SUMMARY Host‐induced gene silencing (HIGS) is an inherent mechanism of plant resistance to fungal pathogens, resulting from cross‐kingdom RNA interference (RNAi) mediated by small RNAs (sRNAs) delivered from plants into invading fungi. Introducing artificial sRNA precursors into crops can trigger HIGS of selected fungal genes, and thus has potential applications in agricultural disease control. To investigate the HIGS of apple (Malus sp.) during the interaction with Botryosphaeria dothidea, the pathogenic fungus causing apple ring rot disease, we evaluated whether apple miRNAs can be transported into and target genes in B. dothidea. Indeed, miR159a from Malus hupehensis, a wild apple germplasm with B. dothidea resistance, silenced the fungal sugar transporter gene BdSTP. The accumulation of miR159a in extracellular vesicles (EVs) of both infected M. hupehensis and invading B. dothidea suggests that this miRNA of the host is transported into the fungus via the EV pathway. Knockout of BdSTP caused defects in fungal growth and proliferation, whereas knockin of a miR159a‐insensitive version of BdSTP resulted in increased pathogenicity. Inhibition of miR159a in M. hupehensis substantially enhanced plant sensitivity to B. dothidea, indicating miR159a‐mediated HIGS against BdSTP being integral to apple immunity.

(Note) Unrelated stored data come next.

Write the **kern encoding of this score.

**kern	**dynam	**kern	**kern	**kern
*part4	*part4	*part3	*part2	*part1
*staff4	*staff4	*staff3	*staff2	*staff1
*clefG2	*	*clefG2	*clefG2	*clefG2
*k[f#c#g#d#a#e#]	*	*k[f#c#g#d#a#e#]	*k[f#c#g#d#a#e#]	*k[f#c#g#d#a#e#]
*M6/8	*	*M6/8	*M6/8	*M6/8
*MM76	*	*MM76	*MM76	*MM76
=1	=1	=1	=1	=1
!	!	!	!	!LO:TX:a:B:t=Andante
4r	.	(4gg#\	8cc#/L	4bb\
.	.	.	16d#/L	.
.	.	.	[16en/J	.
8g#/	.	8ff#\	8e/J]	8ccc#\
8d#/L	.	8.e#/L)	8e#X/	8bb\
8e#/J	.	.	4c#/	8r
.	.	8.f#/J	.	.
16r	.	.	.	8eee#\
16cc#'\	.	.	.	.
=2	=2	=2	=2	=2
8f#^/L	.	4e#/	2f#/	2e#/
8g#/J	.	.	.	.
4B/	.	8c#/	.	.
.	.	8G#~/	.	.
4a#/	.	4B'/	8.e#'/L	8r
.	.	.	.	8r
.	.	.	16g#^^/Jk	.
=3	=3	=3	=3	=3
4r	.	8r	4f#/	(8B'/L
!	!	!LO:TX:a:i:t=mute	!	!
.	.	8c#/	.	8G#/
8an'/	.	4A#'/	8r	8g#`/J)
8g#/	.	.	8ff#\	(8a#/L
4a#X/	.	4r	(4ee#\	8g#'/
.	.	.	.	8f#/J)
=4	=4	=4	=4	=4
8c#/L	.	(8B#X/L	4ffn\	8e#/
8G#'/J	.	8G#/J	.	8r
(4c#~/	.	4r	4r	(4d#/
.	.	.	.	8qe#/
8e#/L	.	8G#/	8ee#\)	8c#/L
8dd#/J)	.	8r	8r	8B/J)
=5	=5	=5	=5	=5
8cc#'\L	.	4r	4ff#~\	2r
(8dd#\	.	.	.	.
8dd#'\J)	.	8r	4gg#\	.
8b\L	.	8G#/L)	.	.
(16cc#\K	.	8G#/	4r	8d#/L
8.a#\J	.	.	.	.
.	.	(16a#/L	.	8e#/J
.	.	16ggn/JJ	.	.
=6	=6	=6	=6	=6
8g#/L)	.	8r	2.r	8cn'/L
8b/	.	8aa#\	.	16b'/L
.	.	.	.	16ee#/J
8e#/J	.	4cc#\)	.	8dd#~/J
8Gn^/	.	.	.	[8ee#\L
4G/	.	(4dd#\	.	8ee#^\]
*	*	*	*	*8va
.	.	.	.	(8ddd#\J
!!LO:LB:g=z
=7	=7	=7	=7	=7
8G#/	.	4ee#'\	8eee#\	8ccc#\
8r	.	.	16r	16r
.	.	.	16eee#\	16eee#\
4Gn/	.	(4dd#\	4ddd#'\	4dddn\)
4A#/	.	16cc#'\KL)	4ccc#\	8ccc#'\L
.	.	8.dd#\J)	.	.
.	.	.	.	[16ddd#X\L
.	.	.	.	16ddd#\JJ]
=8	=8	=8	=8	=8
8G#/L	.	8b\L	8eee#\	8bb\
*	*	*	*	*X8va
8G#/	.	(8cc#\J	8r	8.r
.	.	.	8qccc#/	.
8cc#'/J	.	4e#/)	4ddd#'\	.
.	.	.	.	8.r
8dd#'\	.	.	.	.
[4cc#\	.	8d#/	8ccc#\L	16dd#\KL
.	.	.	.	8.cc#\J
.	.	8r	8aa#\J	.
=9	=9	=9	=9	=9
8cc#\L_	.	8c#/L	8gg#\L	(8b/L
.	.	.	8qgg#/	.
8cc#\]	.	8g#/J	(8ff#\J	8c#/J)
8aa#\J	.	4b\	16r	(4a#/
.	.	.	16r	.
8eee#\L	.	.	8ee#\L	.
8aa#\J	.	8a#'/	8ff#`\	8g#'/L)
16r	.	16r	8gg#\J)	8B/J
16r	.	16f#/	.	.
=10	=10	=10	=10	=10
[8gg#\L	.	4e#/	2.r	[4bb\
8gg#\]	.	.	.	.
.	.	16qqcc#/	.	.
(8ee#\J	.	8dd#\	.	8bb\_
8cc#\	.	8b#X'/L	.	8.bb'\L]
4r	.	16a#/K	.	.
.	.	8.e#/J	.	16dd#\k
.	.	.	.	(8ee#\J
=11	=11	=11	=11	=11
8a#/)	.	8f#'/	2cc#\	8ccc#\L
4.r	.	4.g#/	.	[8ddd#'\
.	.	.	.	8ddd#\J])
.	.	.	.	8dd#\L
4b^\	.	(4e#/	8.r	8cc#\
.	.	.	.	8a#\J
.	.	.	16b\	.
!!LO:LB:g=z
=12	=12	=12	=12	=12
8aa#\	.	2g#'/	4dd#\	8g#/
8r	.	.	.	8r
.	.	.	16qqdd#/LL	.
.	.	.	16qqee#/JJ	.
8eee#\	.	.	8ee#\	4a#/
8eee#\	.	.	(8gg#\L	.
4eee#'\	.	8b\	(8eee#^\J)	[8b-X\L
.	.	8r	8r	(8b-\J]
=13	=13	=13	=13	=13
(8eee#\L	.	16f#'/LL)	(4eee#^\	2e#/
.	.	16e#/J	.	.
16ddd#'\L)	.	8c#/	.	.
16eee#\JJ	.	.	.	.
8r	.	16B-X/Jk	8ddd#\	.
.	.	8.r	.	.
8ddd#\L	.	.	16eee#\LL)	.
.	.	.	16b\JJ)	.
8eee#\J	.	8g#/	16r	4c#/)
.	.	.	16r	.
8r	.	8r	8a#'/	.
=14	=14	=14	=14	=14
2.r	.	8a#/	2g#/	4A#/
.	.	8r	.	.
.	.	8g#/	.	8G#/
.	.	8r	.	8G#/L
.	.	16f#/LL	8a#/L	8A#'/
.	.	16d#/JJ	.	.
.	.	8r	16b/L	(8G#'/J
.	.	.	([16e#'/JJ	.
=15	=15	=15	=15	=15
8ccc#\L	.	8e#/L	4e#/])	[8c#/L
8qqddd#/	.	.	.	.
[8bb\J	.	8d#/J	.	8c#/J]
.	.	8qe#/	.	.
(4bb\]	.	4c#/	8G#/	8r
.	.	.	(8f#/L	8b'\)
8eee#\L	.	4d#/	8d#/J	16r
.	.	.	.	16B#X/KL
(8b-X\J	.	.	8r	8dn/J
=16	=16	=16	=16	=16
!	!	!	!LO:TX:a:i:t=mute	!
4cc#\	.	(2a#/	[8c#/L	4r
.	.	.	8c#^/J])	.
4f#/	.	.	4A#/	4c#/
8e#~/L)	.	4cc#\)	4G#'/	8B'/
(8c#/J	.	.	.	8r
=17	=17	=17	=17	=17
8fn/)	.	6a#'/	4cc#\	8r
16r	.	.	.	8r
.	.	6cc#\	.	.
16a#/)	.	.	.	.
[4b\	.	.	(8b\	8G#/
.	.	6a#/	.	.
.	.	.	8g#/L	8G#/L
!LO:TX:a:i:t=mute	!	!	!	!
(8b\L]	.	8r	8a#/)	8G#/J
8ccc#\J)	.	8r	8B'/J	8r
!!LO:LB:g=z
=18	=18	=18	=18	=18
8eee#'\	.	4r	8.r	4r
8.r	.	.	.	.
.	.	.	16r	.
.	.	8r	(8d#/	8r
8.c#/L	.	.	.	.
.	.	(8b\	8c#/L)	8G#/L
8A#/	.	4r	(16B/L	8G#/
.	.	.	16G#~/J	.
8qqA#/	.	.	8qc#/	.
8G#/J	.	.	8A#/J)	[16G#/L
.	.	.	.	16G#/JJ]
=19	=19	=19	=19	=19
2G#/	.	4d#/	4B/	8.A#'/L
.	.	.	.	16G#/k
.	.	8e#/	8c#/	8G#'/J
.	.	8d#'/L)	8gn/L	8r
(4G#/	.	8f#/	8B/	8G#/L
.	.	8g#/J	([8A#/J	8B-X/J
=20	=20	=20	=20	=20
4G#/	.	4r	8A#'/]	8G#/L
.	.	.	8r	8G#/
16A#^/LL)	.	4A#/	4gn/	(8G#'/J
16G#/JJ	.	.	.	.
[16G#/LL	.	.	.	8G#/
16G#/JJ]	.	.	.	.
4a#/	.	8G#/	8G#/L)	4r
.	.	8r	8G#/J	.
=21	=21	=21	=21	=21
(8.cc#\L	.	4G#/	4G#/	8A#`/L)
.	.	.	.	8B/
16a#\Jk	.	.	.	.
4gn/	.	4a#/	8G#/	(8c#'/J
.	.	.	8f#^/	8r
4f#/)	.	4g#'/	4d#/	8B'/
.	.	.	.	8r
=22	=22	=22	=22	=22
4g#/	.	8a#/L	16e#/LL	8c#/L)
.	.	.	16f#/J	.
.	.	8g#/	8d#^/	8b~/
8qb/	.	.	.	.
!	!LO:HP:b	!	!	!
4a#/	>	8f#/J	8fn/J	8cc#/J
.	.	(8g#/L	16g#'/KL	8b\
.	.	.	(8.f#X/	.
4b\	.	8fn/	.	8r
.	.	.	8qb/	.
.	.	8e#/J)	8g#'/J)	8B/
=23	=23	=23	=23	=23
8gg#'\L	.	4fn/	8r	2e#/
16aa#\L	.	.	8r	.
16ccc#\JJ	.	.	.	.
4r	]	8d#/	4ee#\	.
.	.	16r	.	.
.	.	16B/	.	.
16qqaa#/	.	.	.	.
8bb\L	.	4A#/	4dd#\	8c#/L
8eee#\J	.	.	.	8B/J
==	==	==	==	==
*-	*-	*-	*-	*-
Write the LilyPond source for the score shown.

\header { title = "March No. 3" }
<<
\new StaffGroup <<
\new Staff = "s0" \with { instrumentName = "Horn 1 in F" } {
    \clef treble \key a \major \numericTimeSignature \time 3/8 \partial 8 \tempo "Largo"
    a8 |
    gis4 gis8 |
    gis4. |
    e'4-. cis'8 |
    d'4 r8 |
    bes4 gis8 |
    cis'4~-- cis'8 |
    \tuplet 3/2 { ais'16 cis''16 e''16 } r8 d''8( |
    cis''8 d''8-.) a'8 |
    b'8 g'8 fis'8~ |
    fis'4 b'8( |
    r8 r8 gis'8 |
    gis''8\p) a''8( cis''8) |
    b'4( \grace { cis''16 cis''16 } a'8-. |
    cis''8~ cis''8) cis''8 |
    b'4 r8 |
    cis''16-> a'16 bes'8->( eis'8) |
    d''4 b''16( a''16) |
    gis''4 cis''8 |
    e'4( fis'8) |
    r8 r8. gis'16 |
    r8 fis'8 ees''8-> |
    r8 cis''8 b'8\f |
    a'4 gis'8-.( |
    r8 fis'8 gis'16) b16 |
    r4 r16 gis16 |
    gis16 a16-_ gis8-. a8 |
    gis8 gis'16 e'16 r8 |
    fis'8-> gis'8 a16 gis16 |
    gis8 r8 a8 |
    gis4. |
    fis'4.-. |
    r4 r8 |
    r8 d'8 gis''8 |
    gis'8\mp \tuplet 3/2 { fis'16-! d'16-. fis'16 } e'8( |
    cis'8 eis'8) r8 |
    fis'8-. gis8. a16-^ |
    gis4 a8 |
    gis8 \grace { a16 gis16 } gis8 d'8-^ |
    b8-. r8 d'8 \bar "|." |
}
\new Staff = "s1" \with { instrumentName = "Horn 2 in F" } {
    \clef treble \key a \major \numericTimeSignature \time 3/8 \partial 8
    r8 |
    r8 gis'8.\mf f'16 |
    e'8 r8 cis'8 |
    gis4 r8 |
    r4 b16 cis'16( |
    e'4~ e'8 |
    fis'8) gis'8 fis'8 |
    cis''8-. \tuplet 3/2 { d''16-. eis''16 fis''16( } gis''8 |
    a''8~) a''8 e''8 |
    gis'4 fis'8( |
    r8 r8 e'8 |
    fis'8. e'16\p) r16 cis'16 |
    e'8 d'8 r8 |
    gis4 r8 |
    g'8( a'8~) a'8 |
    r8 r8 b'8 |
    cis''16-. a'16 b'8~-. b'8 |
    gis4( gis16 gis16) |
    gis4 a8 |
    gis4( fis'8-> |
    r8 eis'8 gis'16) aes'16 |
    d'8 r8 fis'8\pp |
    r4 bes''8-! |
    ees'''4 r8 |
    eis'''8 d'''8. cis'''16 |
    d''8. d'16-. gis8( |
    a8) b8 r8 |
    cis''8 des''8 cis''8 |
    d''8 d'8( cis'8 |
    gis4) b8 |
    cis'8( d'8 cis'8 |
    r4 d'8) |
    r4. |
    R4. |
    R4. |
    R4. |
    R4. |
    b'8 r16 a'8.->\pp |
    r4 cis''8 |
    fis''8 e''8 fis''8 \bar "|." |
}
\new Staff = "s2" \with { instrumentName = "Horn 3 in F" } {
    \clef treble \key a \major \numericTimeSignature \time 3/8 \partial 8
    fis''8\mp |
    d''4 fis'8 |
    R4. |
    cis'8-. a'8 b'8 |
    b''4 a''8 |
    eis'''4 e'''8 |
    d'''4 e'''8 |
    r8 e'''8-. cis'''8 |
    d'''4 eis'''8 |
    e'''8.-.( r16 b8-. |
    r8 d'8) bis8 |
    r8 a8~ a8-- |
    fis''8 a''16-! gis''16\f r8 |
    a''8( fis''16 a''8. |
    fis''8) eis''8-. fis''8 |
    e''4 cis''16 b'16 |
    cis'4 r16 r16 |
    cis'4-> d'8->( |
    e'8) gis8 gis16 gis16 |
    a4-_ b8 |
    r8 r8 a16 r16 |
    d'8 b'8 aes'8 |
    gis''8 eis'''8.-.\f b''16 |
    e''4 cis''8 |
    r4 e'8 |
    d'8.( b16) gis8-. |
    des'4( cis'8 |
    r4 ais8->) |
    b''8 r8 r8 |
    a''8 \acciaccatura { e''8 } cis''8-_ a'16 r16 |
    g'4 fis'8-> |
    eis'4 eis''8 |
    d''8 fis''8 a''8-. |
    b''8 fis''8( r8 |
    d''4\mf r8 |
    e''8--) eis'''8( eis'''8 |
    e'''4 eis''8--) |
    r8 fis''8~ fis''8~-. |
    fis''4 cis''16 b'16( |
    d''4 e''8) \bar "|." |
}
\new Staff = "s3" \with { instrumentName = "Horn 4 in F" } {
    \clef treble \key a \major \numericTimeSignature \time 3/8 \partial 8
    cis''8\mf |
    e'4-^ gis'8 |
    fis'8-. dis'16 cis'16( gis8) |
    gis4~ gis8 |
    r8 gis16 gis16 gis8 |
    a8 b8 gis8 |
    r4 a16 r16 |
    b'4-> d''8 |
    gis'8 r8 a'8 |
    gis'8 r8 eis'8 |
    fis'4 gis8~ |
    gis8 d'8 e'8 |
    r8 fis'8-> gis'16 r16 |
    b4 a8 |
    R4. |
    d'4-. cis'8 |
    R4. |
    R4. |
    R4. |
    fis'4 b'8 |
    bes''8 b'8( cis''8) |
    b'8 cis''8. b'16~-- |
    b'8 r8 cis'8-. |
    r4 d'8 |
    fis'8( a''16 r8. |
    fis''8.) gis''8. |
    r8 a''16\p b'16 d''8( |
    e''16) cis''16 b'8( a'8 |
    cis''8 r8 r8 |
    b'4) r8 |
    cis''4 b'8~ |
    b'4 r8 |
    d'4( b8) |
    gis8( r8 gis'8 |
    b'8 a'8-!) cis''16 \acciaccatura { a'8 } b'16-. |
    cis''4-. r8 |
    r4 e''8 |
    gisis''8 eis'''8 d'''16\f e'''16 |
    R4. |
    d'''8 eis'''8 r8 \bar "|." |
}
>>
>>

Introducing artificial sRNA precursors targeting BdSTP and BdALS, an acetolactate synthase gene, into M. hupehensis revealed that double‐stranded RNAs were more potent than engineered MIRNAs in triggering HIGS alternative to those natural of apple and inhibiting infection. These results provide preliminary evidence for cross‐kingdom RNAi in the apple–B. dothidea interaction and establish HIGS as a potential disease control strategy in apple. Significance Statement To investigate host‐induced gene silencing (HIGS) in apple immunity against Botryosphaeria dothidea, we evaluated the translocation of Malus hupehensis miRNAs during infection and their potential in targeting fungal genes, demonstrating miR159a delivered into fungal cells silenced BdSTP to restrict B. dothidea pathogenicity, which conferred resistance to M. hupehensis. We further explored artificial sRNA precursors as more efficient HIGS triggers targeting selected fungal genes, providing a basis for applying HIGS‐based strategies in controlling B. dothidea in apple.